**** Available data ****
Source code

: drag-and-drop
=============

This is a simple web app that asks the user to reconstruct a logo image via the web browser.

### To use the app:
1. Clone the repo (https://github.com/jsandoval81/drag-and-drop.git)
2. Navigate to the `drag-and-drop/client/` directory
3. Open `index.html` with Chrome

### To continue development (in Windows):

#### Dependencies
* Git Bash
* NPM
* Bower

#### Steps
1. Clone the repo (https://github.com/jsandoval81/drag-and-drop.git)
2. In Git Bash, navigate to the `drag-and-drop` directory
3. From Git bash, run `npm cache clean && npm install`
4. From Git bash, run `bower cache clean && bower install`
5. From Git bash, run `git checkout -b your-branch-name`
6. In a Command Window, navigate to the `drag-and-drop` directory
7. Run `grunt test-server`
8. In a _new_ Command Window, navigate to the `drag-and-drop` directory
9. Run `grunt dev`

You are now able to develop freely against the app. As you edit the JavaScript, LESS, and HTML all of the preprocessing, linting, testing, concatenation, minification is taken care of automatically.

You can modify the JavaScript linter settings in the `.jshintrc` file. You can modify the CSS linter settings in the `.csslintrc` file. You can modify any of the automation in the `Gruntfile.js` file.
****
(Exercise instructions)
Every line in the material above that has the word "From" should be copied.

(Response box)
3. From Git bash, run `npm cache clean && npm install`
4. From Git bash, run `bower cache clean && bower install`
5. From Git bash, run `git checkout -b your-branch-name`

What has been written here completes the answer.